◆ **INFORMATION SUPPLIED**:
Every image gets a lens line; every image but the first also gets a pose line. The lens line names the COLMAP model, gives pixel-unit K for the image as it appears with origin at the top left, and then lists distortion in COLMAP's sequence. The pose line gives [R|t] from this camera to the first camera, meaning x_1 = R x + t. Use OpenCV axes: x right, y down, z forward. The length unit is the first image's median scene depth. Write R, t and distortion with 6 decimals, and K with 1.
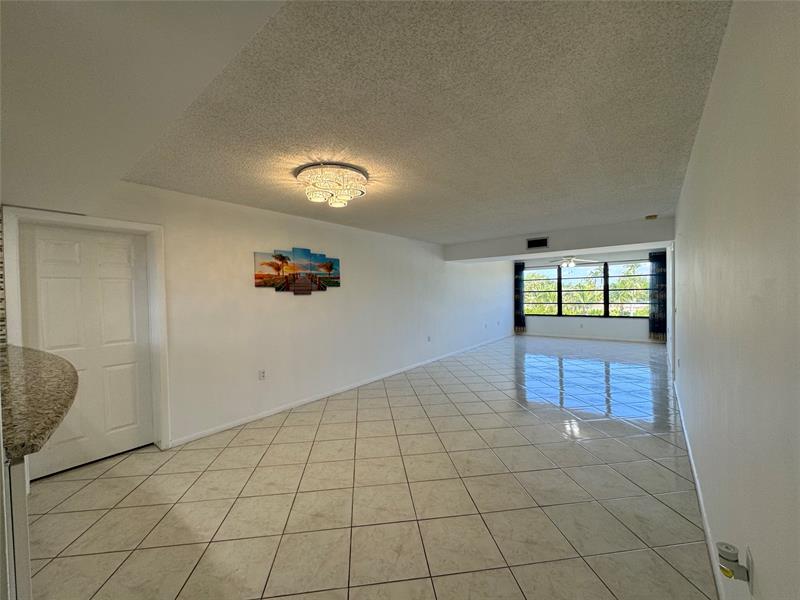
lens RADIAL K [[320.9, 0, 402.4], [0, 320.9, 296.7], [0, 0, 1]] dist [-0.000847, -0.000187]
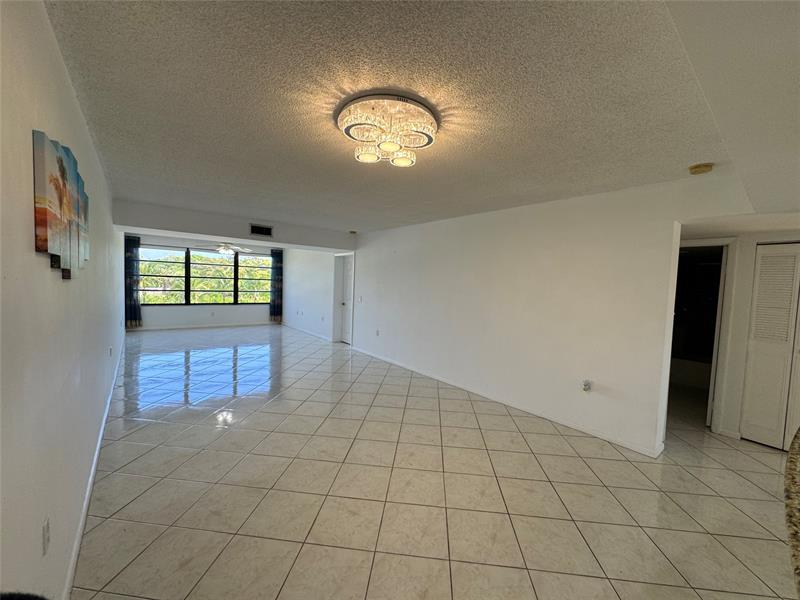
lens RADIAL K [[320.9, 0, 402.1], [0, 320.9, 304.0], [0, 0, 1]] dist [-0.000847, -0.000187]
pose [[0.210233, -0.032366, 0.977115, -0.284658], [-0.032746, 0.998658, 0.040125, 0.002700], [-0.977103, -0.040432, 0.208891, 0.246900]]
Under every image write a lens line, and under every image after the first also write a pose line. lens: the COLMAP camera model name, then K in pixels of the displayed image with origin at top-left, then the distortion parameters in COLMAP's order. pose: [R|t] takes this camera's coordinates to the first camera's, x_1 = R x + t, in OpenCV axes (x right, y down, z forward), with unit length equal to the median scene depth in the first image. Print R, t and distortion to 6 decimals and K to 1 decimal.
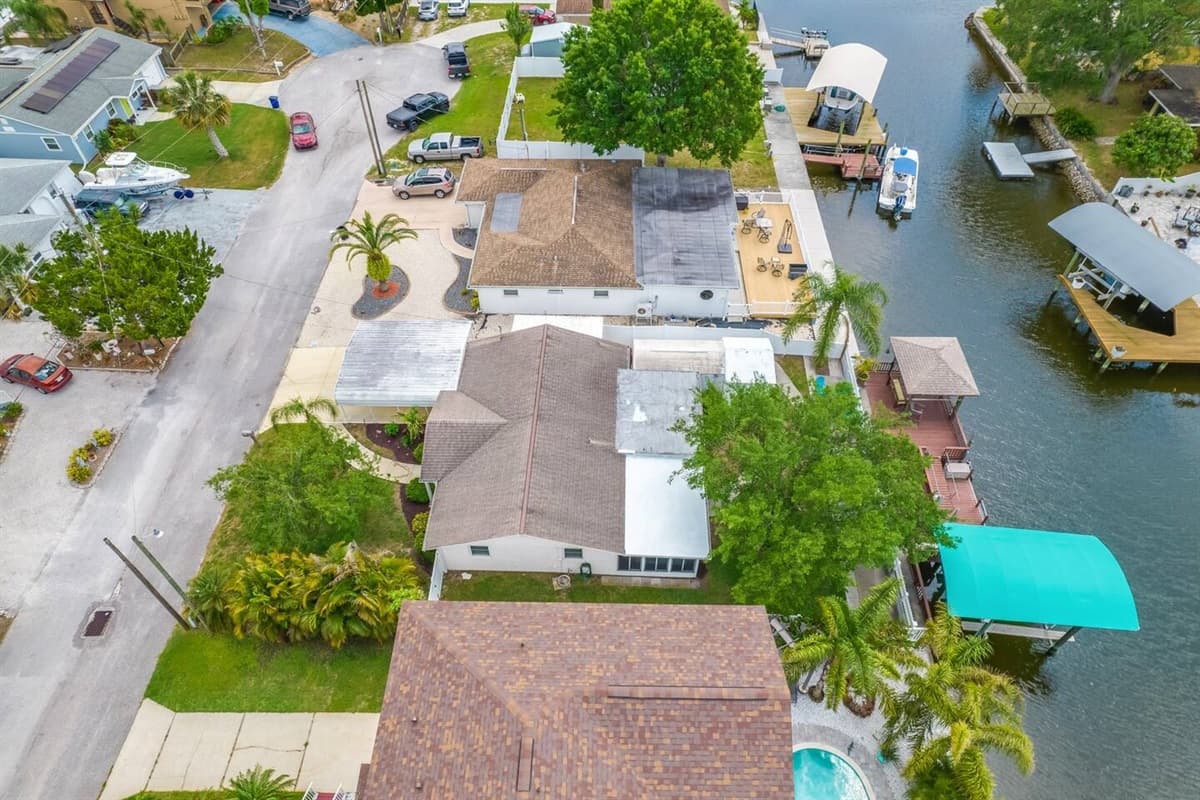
lens RADIAL K [[776.3, 0, 589.3], [0, 776.3, 398.7], [0, 0, 1]] dist [-0.062678, 0.078057]
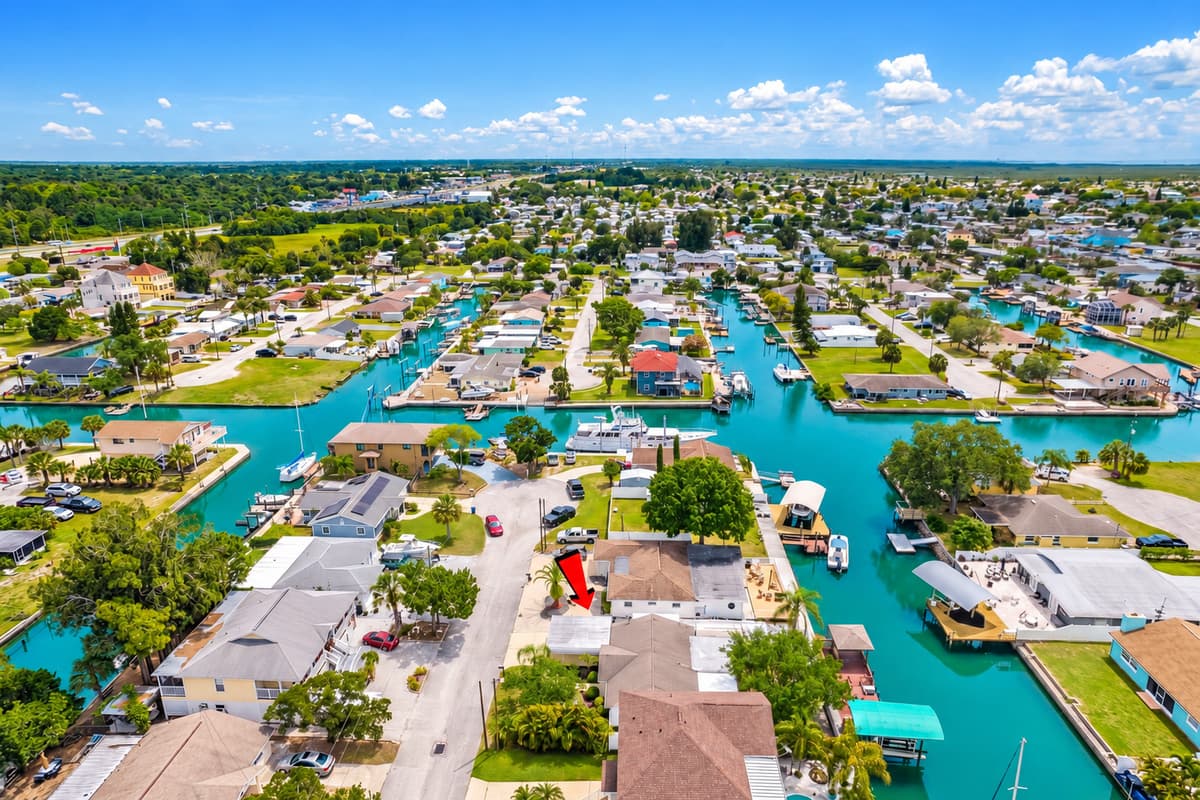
lens RADIAL K [[761.3, 0, 600.0], [0, 761.3, 400.0], [0, 0, 1]] dist [-0.055934, 0.068139]
pose [[0.999865, 0.004367, -0.015871, -0.120792], [-0.011721, 0.865843, -0.500179, 0.303695], [0.011558, 0.500297, 0.865777, -0.727541]]
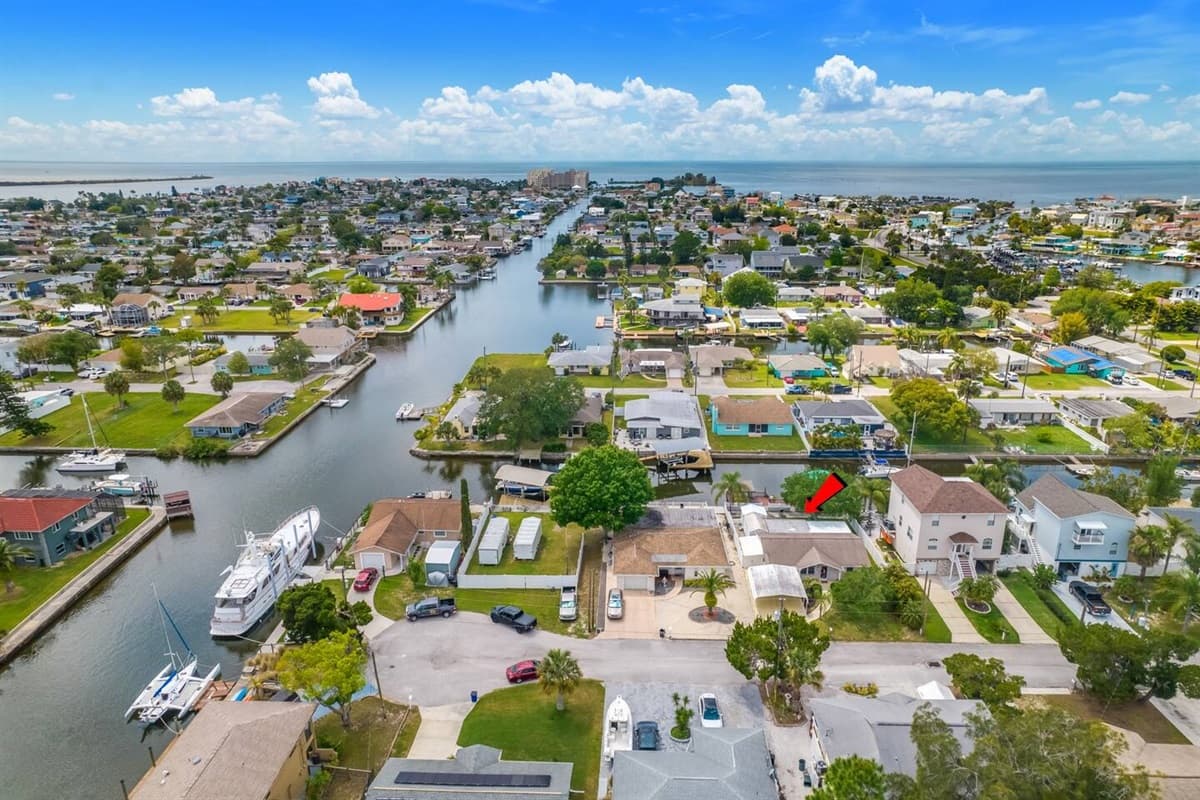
lens RADIAL K [[761.3, 0, 600.0], [0, 761.3, 400.0], [0, 0, 1]] dist [-0.055934, 0.068139]
pose [[-0.002231, -0.303202, 0.952924, -1.633821], [0.740738, 0.639667, 0.205264, -0.921573], [-0.671791, 0.706324, 0.223166, 0.375190]]
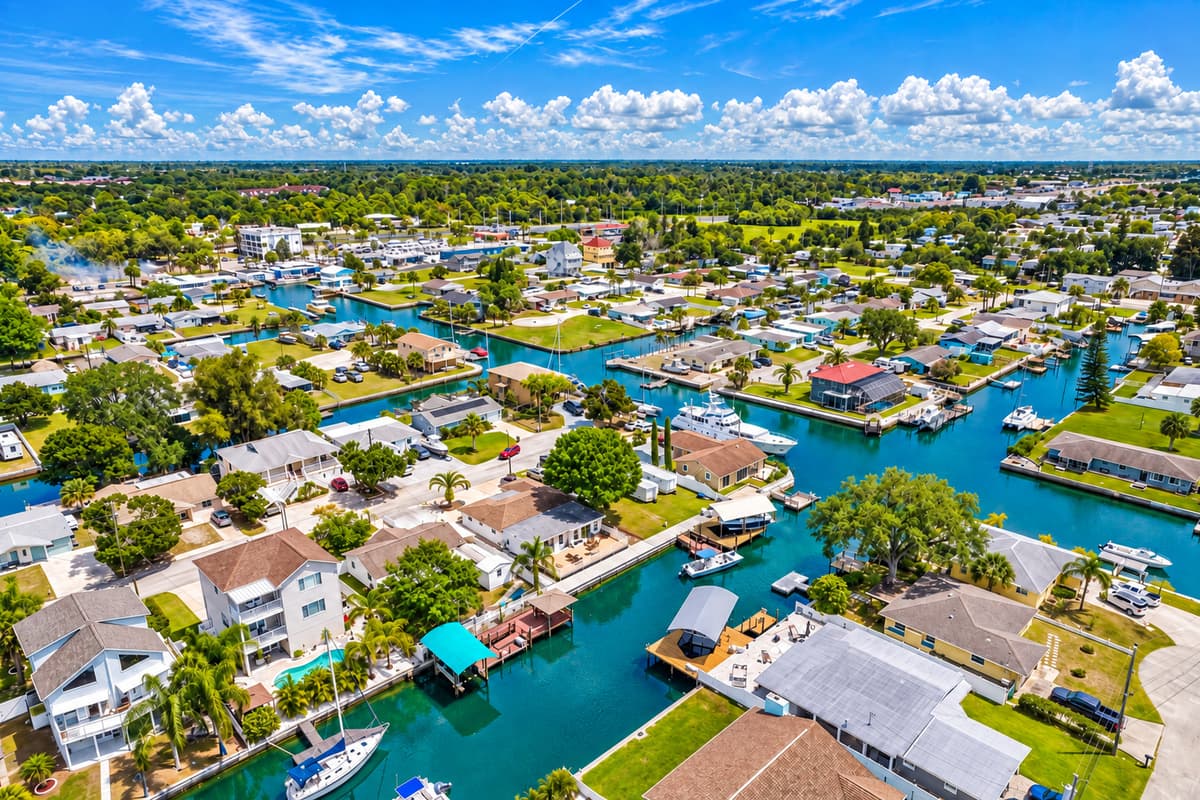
lens RADIAL K [[766.7, 0, 603.6], [0, 766.7, 396.6], [0, 0, 1]] dist [-0.057961, 0.068237]
pose [[0.724863, 0.208587, -0.656555, 1.356908], [-0.511705, 0.801119, -0.310428, 0.060248], [0.461228, 0.560981, 0.687437, -0.487161]]
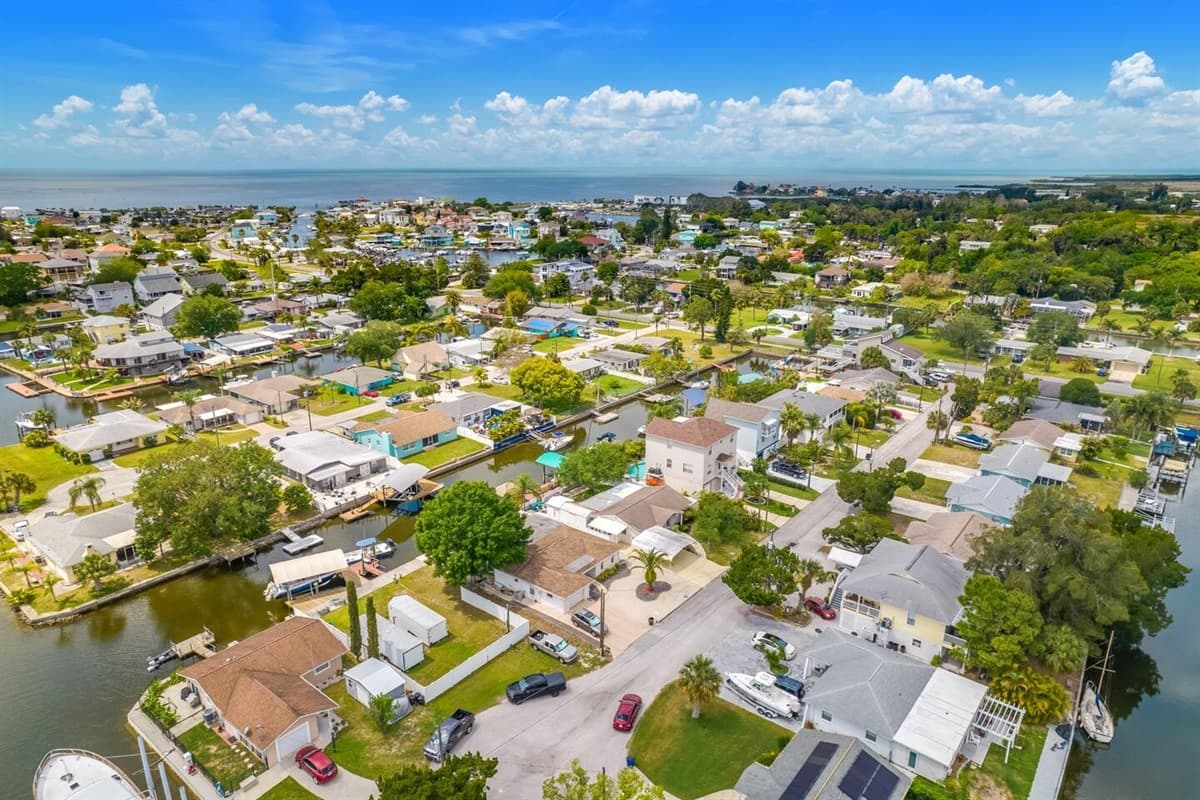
lens RADIAL K [[776.3, 0, 589.3], [0, 776.3, 398.7], [0, 0, 1]] dist [-0.062678, 0.078057]
pose [[-0.802432, -0.171655, 0.571522, -1.046964], [0.441678, 0.473180, 0.762247, -1.713497], [-0.401276, 0.864080, -0.303879, 1.109395]]
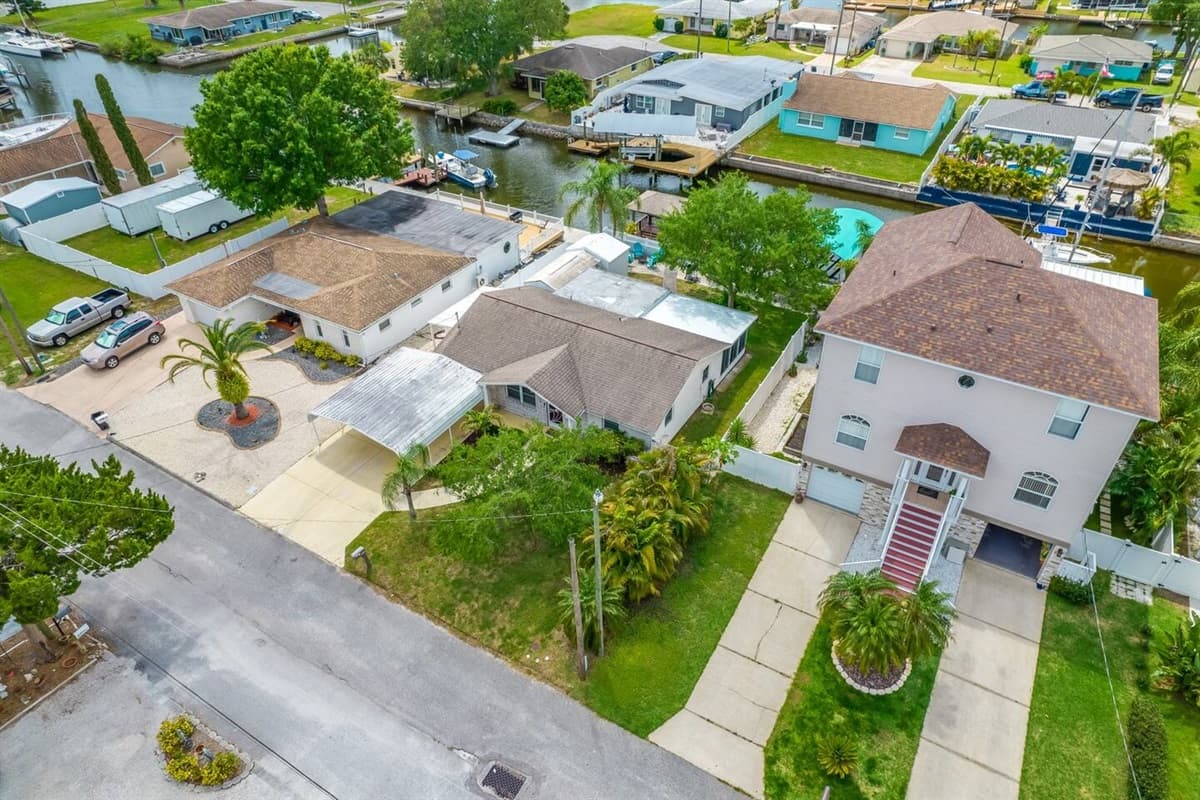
lens RADIAL K [[766.7, 0, 603.6], [0, 766.7, 396.6], [0, 0, 1]] dist [-0.057961, 0.068237]
pose [[0.483710, -0.512683, 0.709352, -0.572003], [0.646486, 0.755626, 0.105285, 0.003817], [-0.589983, 0.407659, 0.696947, 0.189394]]
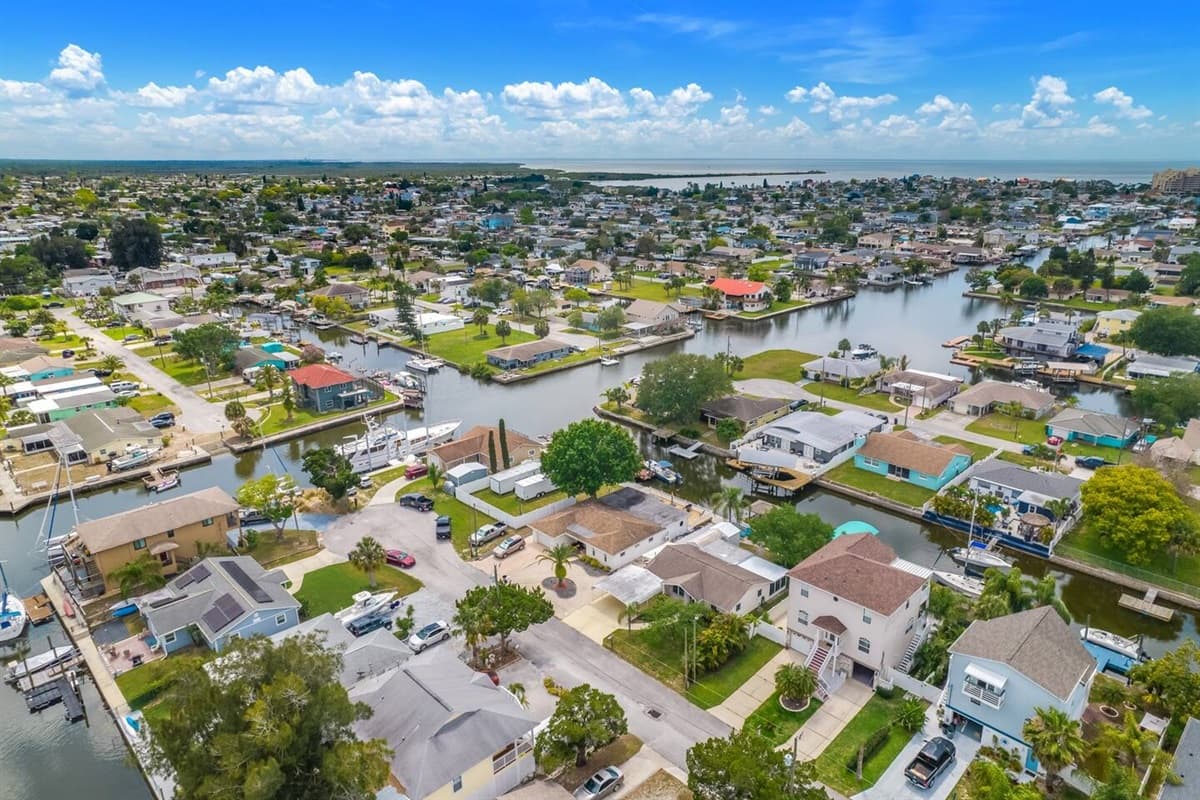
lens RADIAL K [[761.0, 0, 614.6], [0, 761.0, 389.5], [0, 0, 1]] dist [-0.026761, 0.002714]
pose [[0.684174, -0.212866, 0.697562, -1.245422], [0.538857, 0.792070, -0.286809, 0.077717], [-0.491466, 0.572113, 0.656618, -0.525017]]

◆ **WORK INSTRUCTION**: Recast all of the material above as a JSON list of strings, one string per line, with blank lines skipped and the pictures left out.

◆ **RESULT FOR THIS EXERCISE**:
[
  "Every image gets a lens line; every image but the first also gets a pose line. The lens line names the COLMAP model, gives pixel-unit K for the image as it appears with origin at the top left, and then lists distortion in COLMAP's sequence. The pose line gives [R|t] from this camera to the first camera, meaning x_1 = R x + t. Use OpenCV axes: x right, y down, z forward. The length unit is the first image's median scene depth. Write R, t and distortion with 6 decimals, and K with 1.",
  "lens RADIAL K [[320.9, 0, 402.4], [0, 320.9, 296.7], [0, 0, 1]] dist [-0.000847, -0.000187]",
  "lens RADIAL K [[320.9, 0, 402.1], [0, 320.9, 304.0], [0, 0, 1]] dist [-0.000847, -0.000187]",
  "pose [[0.210233, -0.032366, 0.977115, -0.284658], [-0.032746, 0.998658, 0.040125, 0.002700], [-0.977103, -0.040432, 0.208891, 0.246900]]",
  "Under every image write a lens line, and under every image after the first also write a pose line. lens: the COLMAP camera model name, then K in pixels of the displayed image with origin at top-left, then the distortion parameters in COLMAP's order. pose: [R|t] takes this camera's coordinates to the first camera's, x_1 = R x + t, in OpenCV axes (x right, y down, z forward), with unit length equal to the median scene depth in the first image. Print R, t and distortion to 6 decimals and K to 1 decimal.",
  "lens RADIAL K [[776.3, 0, 589.3], [0, 776.3, 398.7], [0, 0, 1]] dist [-0.062678, 0.078057]",
  "lens RADIAL K [[761.3, 0, 600.0], [0, 761.3, 400.0], [0, 0, 1]] dist [-0.055934, 0.068139]",
  "pose [[0.999865, 0.004367, -0.015871, -0.120792], [-0.011721, 0.865843, -0.500179, 0.303695], [0.011558, 0.500297, 0.865777, -0.727541]]",
  "lens RADIAL K [[761.3, 0, 600.0], [0, 761.3, 400.0], [0, 0, 1]] dist [-0.055934, 0.068139]",
  "pose [[-0.002231, -0.303202, 0.952924, -1.633821], [0.740738, 0.639667, 0.205264, -0.921573], [-0.671791, 0.706324, 0.223166, 0.375190]]",
  "lens RADIAL K [[766.7, 0, 603.6], [0, 766.7, 396.6], [0, 0, 1]] dist [-0.057961, 0.068237]",
  "pose [[0.724863, 0.208587, -0.656555, 1.356908], [-0.511705, 0.801119, -0.310428, 0.060248], [0.461228, 0.560981, 0.687437, -0.487161]]",
  "lens RADIAL K [[776.3, 0, 589.3], [0, 776.3, 398.7], [0, 0, 1]] dist [-0.062678, 0.078057]",
  "pose [[-0.802432, -0.171655, 0.571522, -1.046964], [0.441678, 0.473180, 0.762247, -1.713497], [-0.401276, 0.864080, -0.303879, 1.109395]]",
  "lens RADIAL K [[766.7, 0, 603.6], [0, 766.7, 396.6], [0, 0, 1]] dist [-0.057961, 0.068237]",
  "pose [[0.483710, -0.512683, 0.709352, -0.572003], [0.646486, 0.755626, 0.105285, 0.003817], [-0.589983, 0.407659, 0.696947, 0.189394]]",
  "lens RADIAL K [[761.0, 0, 614.6], [0, 761.0, 389.5], [0, 0, 1]] dist [-0.026761, 0.002714]",
  "pose [[0.684174, -0.212866, 0.697562, -1.245422], [0.538857, 0.792070, -0.286809, 0.077717], [-0.491466, 0.572113, 0.656618, -0.525017]]"
]